There is so much right in humanity. Children play. Adolescents fall in love. Young couples marry. Lovers entangle their limbs, breath, and dreams. Babies are conceived and born and nurtured, through their smiles and cries teaching their parents to love in ways they never knew they were capable of. Friends laugh, plan adventures, throw parties, stick together, weep at gravesides after a lifetime of shared joy. Farmers grow, harvesters pick, transporters transport, grocers distribute, and meals of unimaginable variety and delight are prepared and eaten. Entrepreneurs plan and launch new ventures. Colleagues work side by side as managers seek to steer their companies toward success. Researchers seek cures, discoveries, solutions, understanding. Teachers teach and children catch the gift of curiosity. People are honest. They make promises they keep. People take vacations. They watch the surf, ride horses, cast lines, take hikes, swim, ski, bike, sail, and slow down so they can remember they are alive. Grandparents and elders watch all this, their eyes brimming with tears of joy.

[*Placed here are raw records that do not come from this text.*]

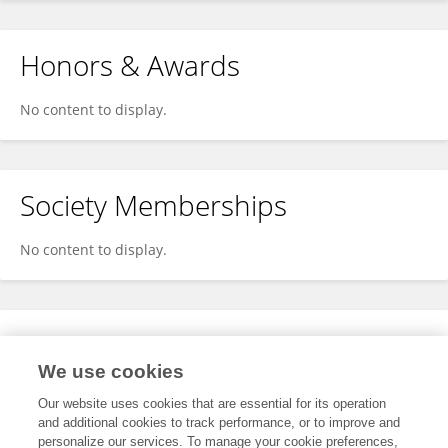
Honors & Awards
No content to display.
Society Memberships
No content to display.
Expertise
We use cookies
No content to display.
Our website uses cookies that are essential for its operation
and additional cookies to track performance, or to improve and
personalize our services. To manage your cookie preferences,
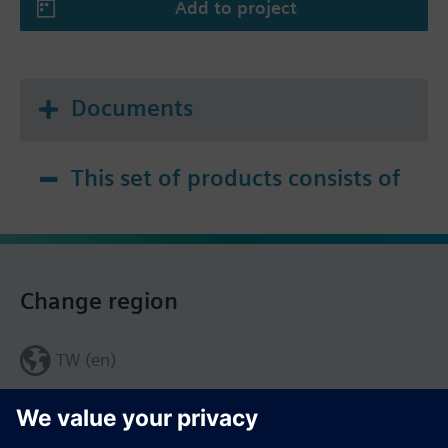
Add to project
Documents
This set of products consists of
Change region
TW (en)
Share this page:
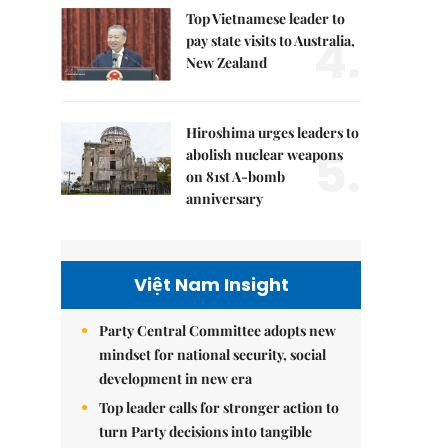
Top Vietnamese leader to
4.
pay state visits to Australia,
New Zealand
Hiroshima urges leaders to
5.
abolish nuclear weapons
on 81st A-bomb
anniversary
Việt Nam Insight
Party Central Committee adopts new
mindset for national security, social
development in new era
Top leader calls for stronger action to
turn Party decisions into tangible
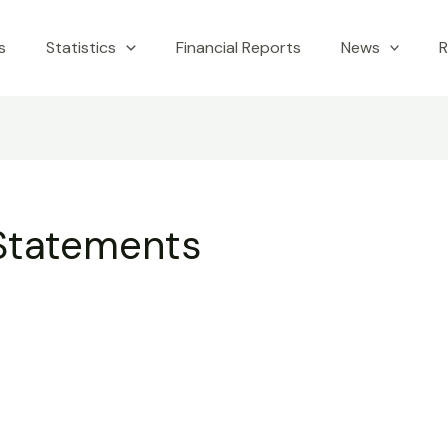
s
Statistics
Financial Reports
News
R
 Statements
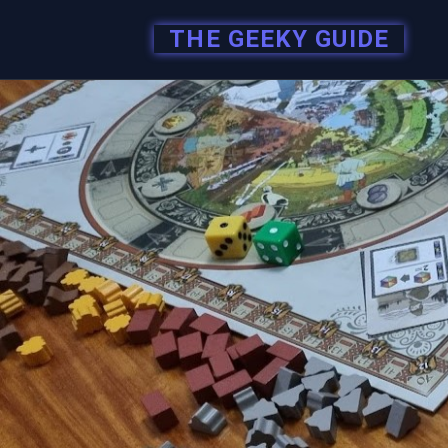
THE GEEKY GUIDE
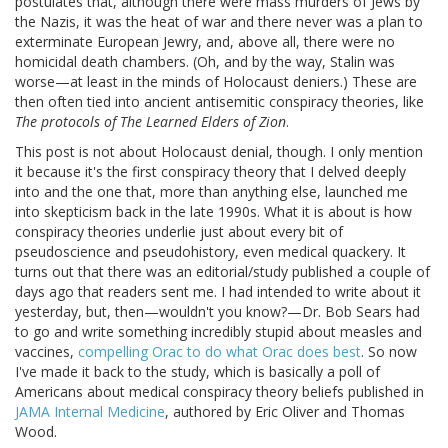
postulates that, although there were mass murders of Jews by
the Nazis, it was the heat of war and there never was a plan to
exterminate European Jewry, and, above all, there were no
homicidal death chambers. (Oh, and by the way, Stalin was
worse—at least in the minds of Holocaust deniers.) These are
then often tied into ancient antisemitic conspiracy theories, like
The protocols of The Learned Elders of Zion
.
This post is not about Holocaust denial, though. I only mention
it because it's the first conspiracy theory that I delved deeply
into and the one that, more than anything else, launched me
into skepticism back in the late 1990s. What it is about is how
conspiracy theories underlie just about every bit of
pseudoscience and pseudohistory, even medical quackery. It
turns out that there was an editorial/study published a couple of
days ago that readers sent me. I had intended to write about it
yesterday, but, then—wouldn't you know?—Dr. Bob Sears had
to go and write something incredibly stupid about measles and
vaccines,
compelling Orac to do what Orac does best
. So now
I've made it back to the study, which is basically a poll of
Americans about medical conspiracy theory beliefs published in
JAMA Internal Medicine
, authored by Eric Oliver and Thomas
Wood.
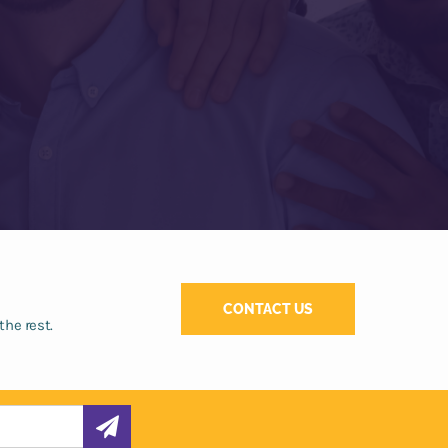
CONTACT US
the rest.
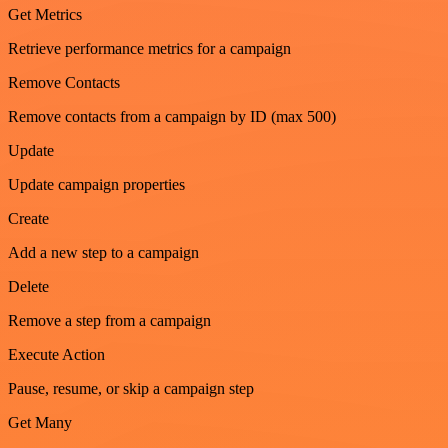
Get Metrics
Retrieve performance metrics for a campaign
Remove Contacts
Remove contacts from a campaign by ID (max 500)
Update
Update campaign properties
Create
Add a new step to a campaign
Delete
Remove a step from a campaign
Execute Action
Pause, resume, or skip a campaign step
Get Many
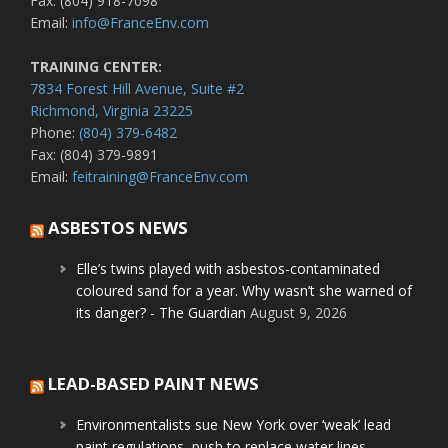
Fax: (804) 918-7098
Email:
info@FranceEnv.com
TRAINING CENTER:
7834 Forest Hill Avenue, Suite #2
Richmond, Virginia 23225
Phone:
(804) 379-6482
Fax: (804) 379-9891
Email:
feitraining@FranceEnv.com
ASBESTOS NEWS
Elle’s twins played with asbestos-contaminated
coloured sand for a year. Why wasn’t she warned of
its danger? - The Guardian
August 9, 2026
LEAD-BASED PAINT NEWS
Environmentalists sue New York over ‘weak’ lead
paint regulations, push to replace water lines -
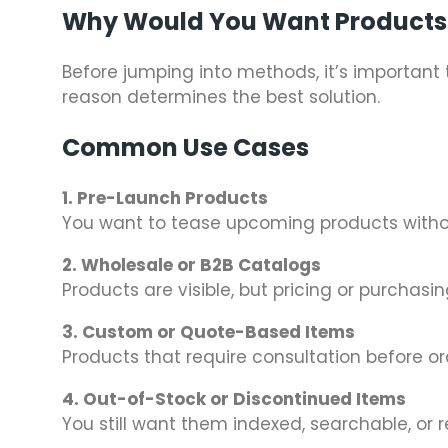
Why Would You Want Products 
Before jumping into methods, it’s importan
reason determines the best solution.
Common Use Cases
1. Pre-Launch Products
You want to tease upcoming products withou
2. Wholesale or B2B Catalogs
Products are visible, but pricing or purchasi
3. Custom or Quote-Based Items
Products that require consultation before or
4. Out-of-Stock or Discontinued Items
You still want them indexed, searchable, or 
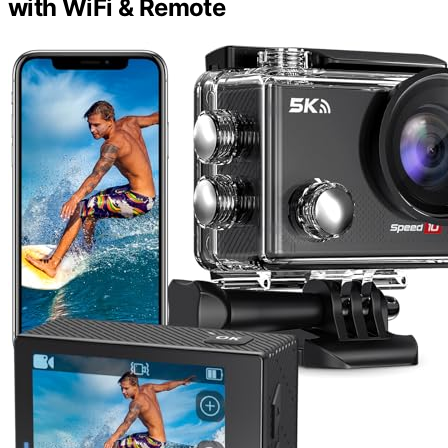
with WiFi & Remote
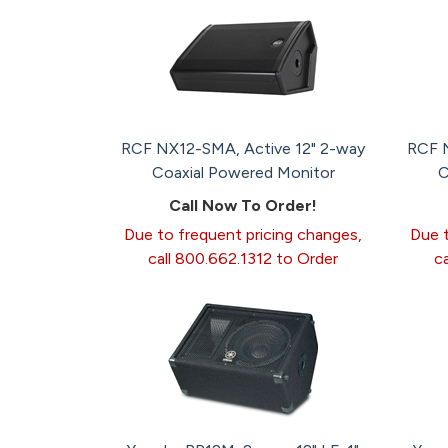
RCF NX12-SMA, Active 12" 2-way
RCF N
Coaxial Powered Monitor
C
Call Now To Order!
Due to frequent pricing changes,
Due t
call 800.662.1312 to Order
c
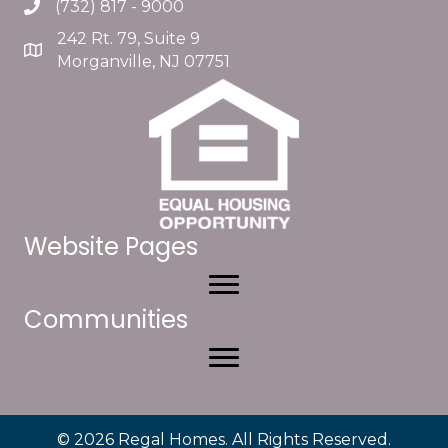
(732) 817 - 9000
242 Rt. 79, Suite 9
Morganville, NJ 07751
Website Pages
Communities
© 2026 Regal Homes. All Rights Reserved.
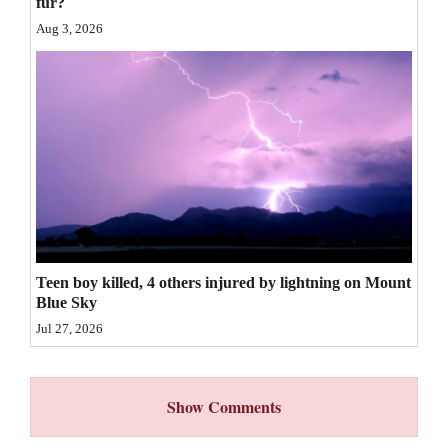
fur?
4CornersJobs
Aug 3, 2026
Real
Estate
Classifieds
Public
Notices
Advertise
Teen boy killed, 4 others injured by lightning on Mount
with
Blue Sky
Us
Jul 27, 2026
Show Comments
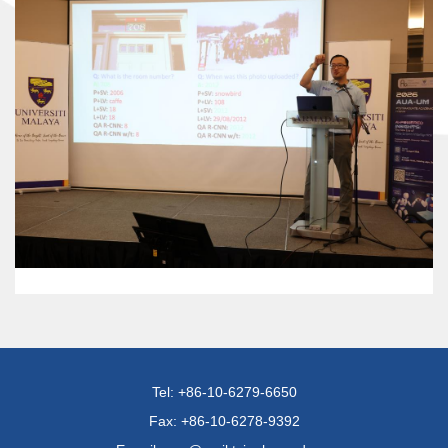
Tel: +86-10-6279-6650
Fax: +86-10-6278-9392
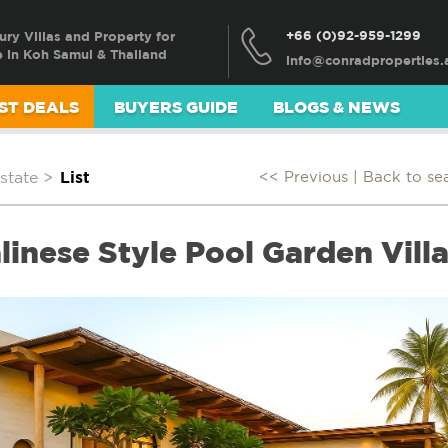
+66 (0)92-959-1299
ury Villas and Property for
e in Koh Samui & Thailand
ST DEALS
BUYERS GUIDE
BLOGS & NEWS
state
>
List
<< Previous |
Back to se
linese Style Pool Garden Vill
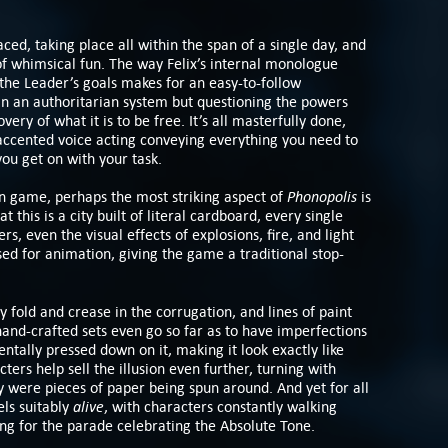
aced, taking place all within the span of a single day, and
f whimsical fun. The way Felix’s internal monologue
 the Leader’s goals makes for an easy-to-follow
n an authoritarian system but questioning the powers
very of what it is to be free. It’s all masterfully done,
h-accented voice acting conveying everything you need to
you get on with your task.
Phonopolis
gn game, perhaps the most striking aspect of
is
at this is a city built of literal cardboard, every single
rs, even the visual effects of explosions, fire, and light
sed for animation, giving the game a traditional stop-
y fold and crease in the corrugation, and lines of paint
hand-crafted sets even go so far as to have imperfections
ntally pressed down on it, making it look exactly like
ters help sell the illusion even further, turning with
y were pieces of paper being spun around. And yet for all
alive
els suitably
, with characters constantly walking
ng for the parade celebrating the Absolute Tone.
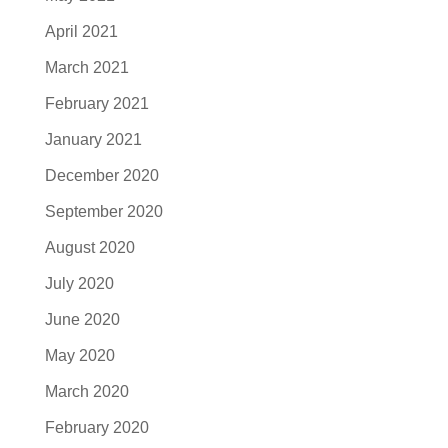
April 2021
March 2021
February 2021
January 2021
December 2020
September 2020
August 2020
July 2020
June 2020
May 2020
March 2020
February 2020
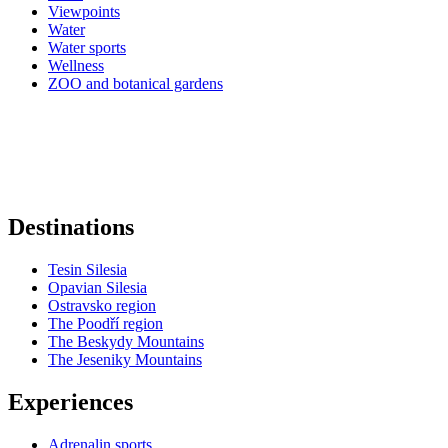
Viewpoints
Water
Water sports
Wellness
ZOO and botanical gardens
Destinations
Tesin Silesia
Opavian Silesia
Ostravsko region
The Poodří region
The Beskydy Mountains
The Jeseniky Mountains
Experiences
Adrenalin sports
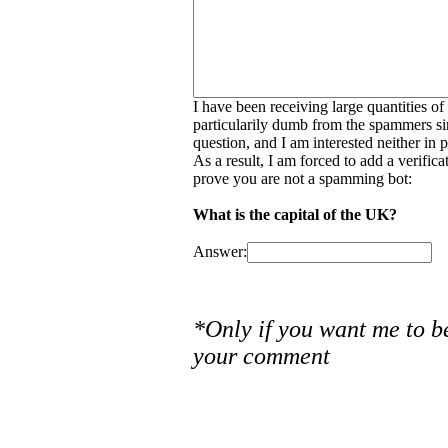
I have been receiving large quantities o
particularily dumb from the spammers si
question, and I am interested neither in
As a result, I am forced to add a verific
prove you are not a spamming bot:
What is the capital of the UK?
Answer:
*Only if you want me to b
your comment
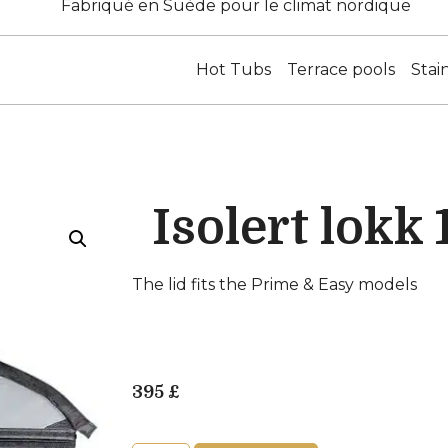
Fabriqué en Suède pour le climat nordique
Hot Tubs
Terrace pools
Stai
Isolert lokk
The lid fits the Prime & Easy models
395
£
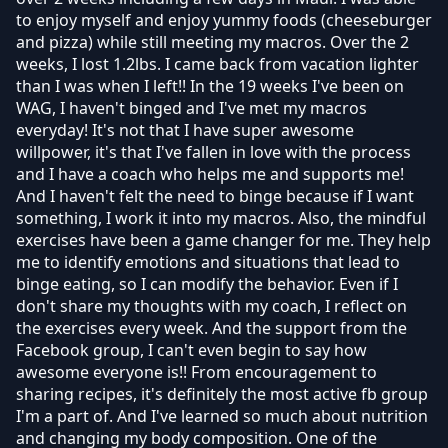
to enjoy myself and enjoy yummy foods (cheeseburger
and pizza) while still meeting my macros. Over the 2
weeks, I lost 1.2lbs. I came back from vacation lighter
than I was when I left!! In the 19 weeks I've been on
WAG, I haven't binged and I've met my macros
everyday! It's not that I have super awesome
willpower, it's that I've fallen in love with the process
and I have a coach who helps me and supports me!
And I haven't felt the need to binge because if I want
something, I work it into my macros. Also, the mindful
exercises have been a game changer for me. They help
me to identify emotions and situations that lead to
binge eating, so I can modify the behavior. Even if I
don't share my thoughts with my coach, I reflect on
the exercises every week. And the support from the
Facebook group, I can't even begin to say how
awesome everyone is!! From encouragement to
sharing recipes, it's definitely the most active fb group
I'm a part of. And I've learned so much about nutrition
and changing my body composition. One of the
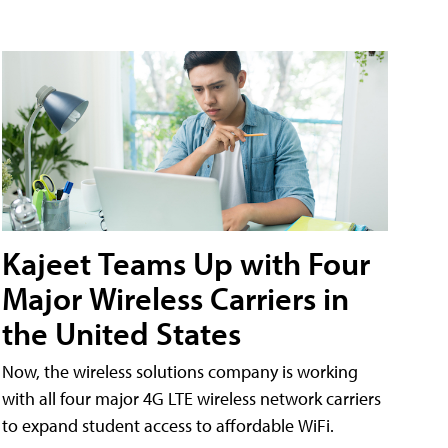
Kajeet Teams Up with Four
Major Wireless Carriers in
the United States
Now, the wireless solutions company is working
with all four major 4G LTE wireless network carriers
to expand student access to affordable WiFi.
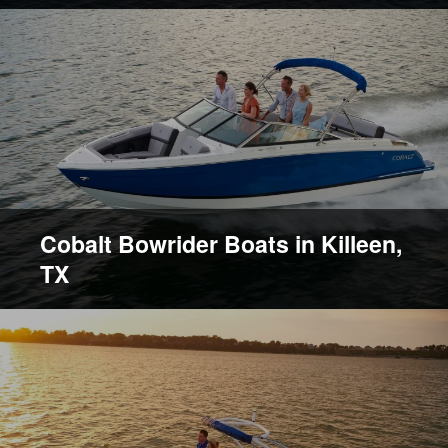
Cobalt Bowrider Boats in Killeen,
TX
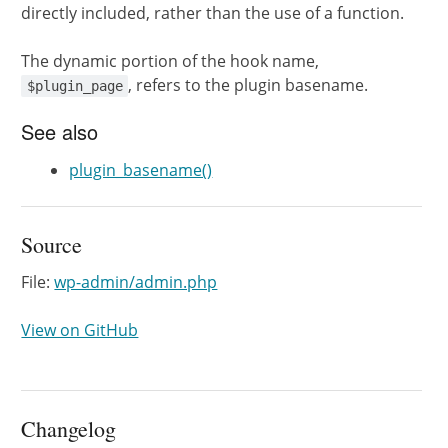
directly included, rather than the use of a function.
The dynamic portion of the hook name,
, refers to the plugin basename.
$plugin_page
See also
plugin_basename()
Source
File:
wp-admin/admin.php
View on GitHub
Changelog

There is so much right in the church, in the world, in humanity. There is so much good. And so much beauty. When we see it, even a tiny glimmer of how precious it is, our hearts swell in gratitude and awe.
And we feel in those moments why it matters for forward-leaning Christians to embark on this great spiritual migration: to support the wild goodness, rightness, beauty, and aliveness that surround us so that they can ever grow, ever thrive, ever diversify and deepen.
The Spirit of goodness, rightness, beauty, and aliveness, Jesus said, is always moving. Like wind, like breath, like water, the Spirit is in motion, inviting us to enter the current and flow.
The problem is that we often stop moving. We resist the flow. We get stuck. The word institution itself means something that stands rather than moves. When our institutions lack movements to propel them forward, the Spirit, I believe, simply moves around them, like a current flowing around a rock in a stream. But when the institutional and movement impulses work together, institutions provide stability and continuity and movements provide direction and dynamism. Like skeleton and muscles, the two are meant to work together.
For that to happen, we need a common spirituality. . . , often be derived from the mystical/poetic/contemplative streams within our traditions. . . . It is the linking of action and contemplation, great work and deep spirituality, that keeps the goodness, rightness, beauty, and aliveness flowing.
So, the great spiritual migration we need cannot simply be a matter of strategies and structures, as important as they are. Rather, as Pope Francis has said, this moment calls for social poets: sincere and creative people who will rise on the wings of faith to catch the wind of the Spirit, the wind of justice, joy, and peace. The season is changing, and it is time for us to rise. (pp. 179-81)
Paul J. Nuechterlein
Delivered at Faith Lutheran,
Saginaw, MI, October 16, 2016
Notes
1. This sermon is based on the second of three spiritual migrations in Brian McLaren’s newly released book (Sept. 20) The Great Spiritual Migration: How the World’s Largest Religion Is Seeking a Better Way to Be Christian. (We explored the first of three two Sunday’s ago and the second last Sunday.) I highly recommend this book for all! It is the essential guide to being better Christians for the sake of the world. This sermon draws on Part 3 of the book, the third of three great spiritual migrations that he elaborates.